"Yeminle bayılıcam şimdi."
Gölerimi sabır dilercesine kapadım ve bıkkınlığımın temsili olan nefesimi sertçe dışarı verdim. Bakışlarımı aynadan Alaz'ın gözlerine sabitledim.Sürekli konuşup salakça gülüyordu. Tanrım!
"Alaz, bir saattir tuvaletinin varlığından yakınıp duruyordun. Aşağı inip işini halledecek misin? Yoksa tekmeleyeyim mi?"
Kaşlarını yukarı kaldırmış bana o gevşek gülüşüyle bakmayı bir süre devam ettirdikten sonra sözlerim algısından geçti ve kapıyı açışını seyrettim. Pardon açışı mı dedim?
Direksiyondan ellerimi çekip kapıyı açmaya çalışan Alaz'ın işkencesine son verdim, bir izleyen olarak ben de bu durumdan müzdariptim ya,neyse.
Parmaklarımı yerlerini ezberledikleri direksiyona yerleştirdim. Ekinle konuşmalıydım, aklımda çığlığı basan o kadar çok soru vardı ki -yüzümü buruşturdum- gerçekten bu durumu düşünmem her defasında başımı ağrıtıyordu.
Ellerimi alnıma yerleştirip olabildiğince şakaklarımı ovaladım. Tarifi zor bir acıydı, ilk defa böyle ağrıyla karşılaşıyordum. Acıdan dolayı sımsıkı kapanan gözlerimi,şüpheyle sallandırdığım sağ bacağım takip ediyordu.
Ellerimi şakaklarıma daha acımasızca bastırdım. Koltukta dikliğini kaybeden bedenim, şimdi iki büklüm olmuştu.Lanet olsun bu nasıl acıydı böyle!
Hafif bir karaltının ardından gözlerimi hızla açtım.
Yanımdaki cama bir bedenin sertçe vurmasıyla olduğum yerde sıçradım ve dışarı çıktım.Alaz'ın bedenine vurdan adamı görmemle az önceki karaltının ardından gelen görüntünün şokunu unutmuştum bile.

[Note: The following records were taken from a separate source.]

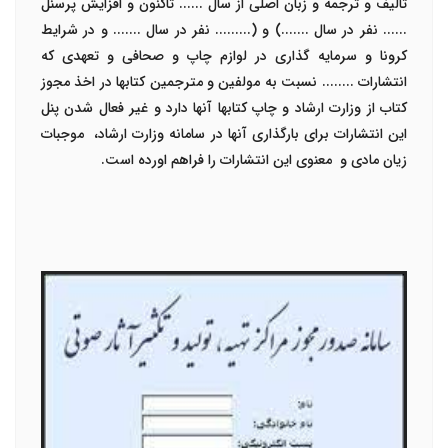
تالیف و ترجمه و زبان اصلی از سال ......
تاکنون و افزایش پرسنل
...... نفر در سال .......) و (.........
نفر در سال ....... و در شرایط
کرونا و سرمایه گذاری در لوازم چاپ و صحافی و تعهدی که
انتشارات ........ نسبت به مولفین و مترجمین کتابها در اخذ مجوز
کتاب از وزارت ارشاد و چاپ کتابها آنها دارد و غیر فعال شدن پنل
این انتشارات برای بارگذاری آنها در سامانه وزارت ارشاد، موجبات
زیان مادی و معنوی این انتشارات را فراهم اورده است.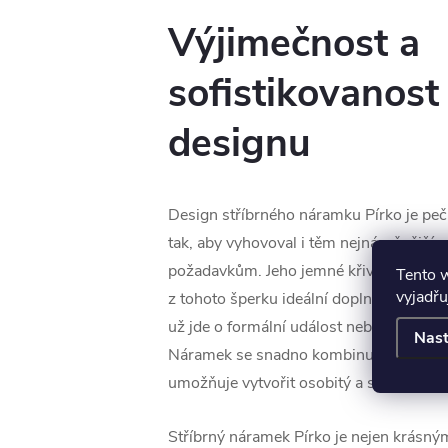
Výjimečnost a
sofistikovanost
designu
Design stříbrného náramku Pírko je peč
tak, aby vyhovoval i těm nejnáročnější
požadavkům. Jeho jemné křivky a harmo
Tento 
vyjadřu
z tohoto šperku ideální doplněk pro každ
už jde o formální událost nebo neformál
Nast
Náramek se snadno kombinuje s dalšími
umožňuje vytvořit osobitý a stylový vzh
Stříbrný náramek Pírko je nejen krás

Ellerimi Alaz'a tekmeler savuran adamın göğsüne yerleştirip dikkatini bana çekmesini sağladım ve serçte ,yani tabi olabildiği kadar serçte ittirdim. Adam maşallah kum torbası gibiydi.
"Hop hop hop! ,ne yapıyorsunuz?"
Bakışlarını onun göğüsünde kaybolan ellerime çevirdi."Sen karışma Küçük Hanım, bu adam sevgilime tacizde bulundu."
Adam cümleleri birleştirirken bile gözlerinden ateş çıkıyordu. Duyduğum şeye karşılık gözlerimi pörtlettim. Gözlerimi adamın söylediği şeyin doğruluğunu sorarcasına Alaz'a çevirdim.
Yerinde doğrulmaya çalıştı, hala gülüyordu gerizekalı."Hey adamım ufak bir söz söyledim,buna taciz demek bence mübalağa kaçar." diyerek kahkahasını bastı. Beyin hücrelerinin olmayışı sinirime dokunmaya başlamıştı.
Kaşlarımı çattım.Adam işaret parmağıyla Alaz'ı işaret ederek tehditler savuruyordu,açıkçası hiçbir şey duymuyordum. Bu adamın yanında kimin şansı vardır ki,Alaz neyine güveniyorsa.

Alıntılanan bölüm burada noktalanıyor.